• Data section:
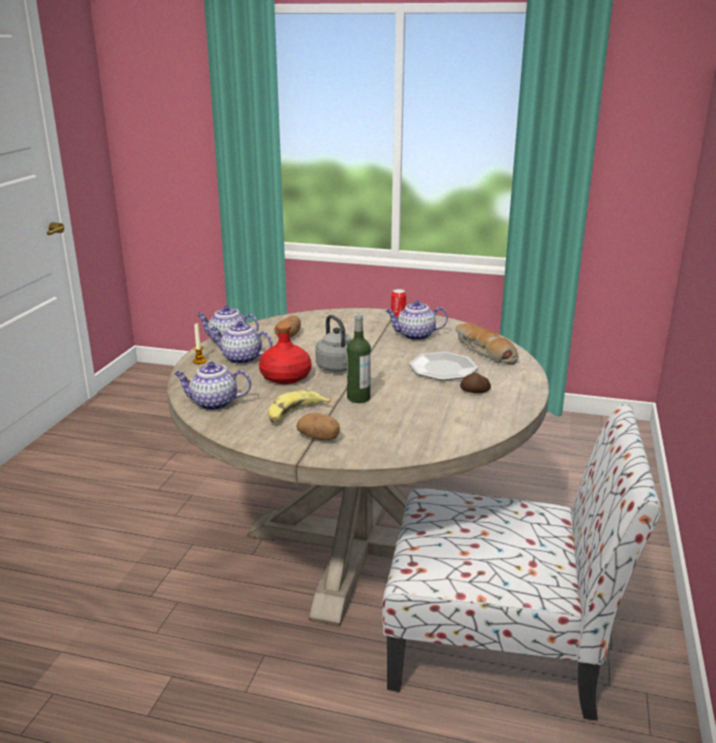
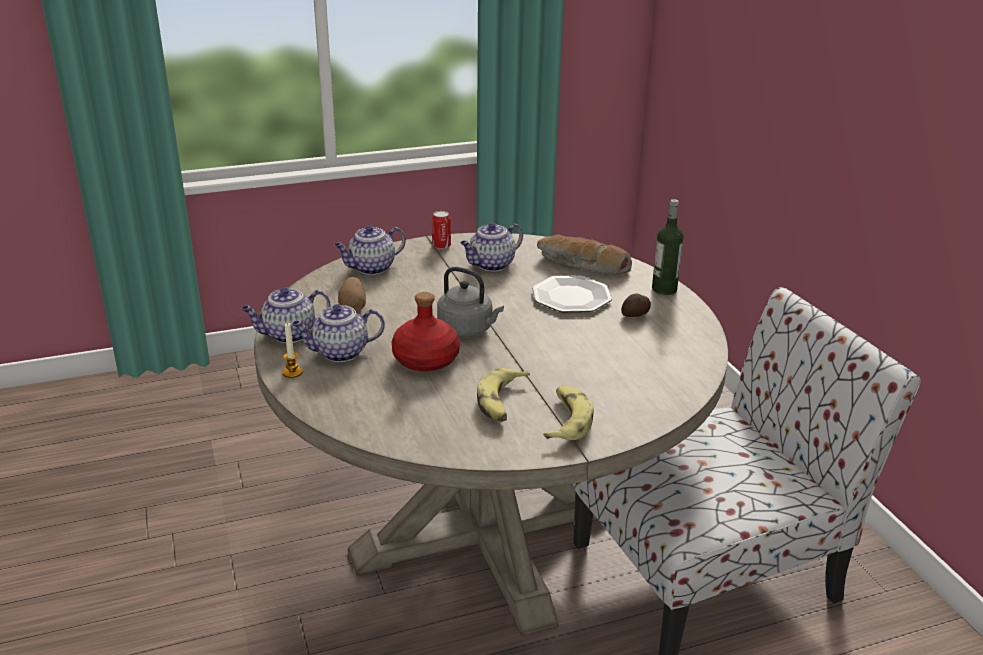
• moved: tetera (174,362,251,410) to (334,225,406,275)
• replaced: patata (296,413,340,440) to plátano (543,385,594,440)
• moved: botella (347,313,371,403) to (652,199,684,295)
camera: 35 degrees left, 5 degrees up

• Problem to work on:
Would you output the data above exactly as written, but with no images?

• Exercise solution:
• moved: tetera (174,362,251,410) to (334,225,406,275)
• replaced: patata (296,413,340,440) to plátano (543,385,594,440)
• moved: botella (347,313,371,403) to (652,199,684,295)
camera: 35 degrees left, 5 degrees up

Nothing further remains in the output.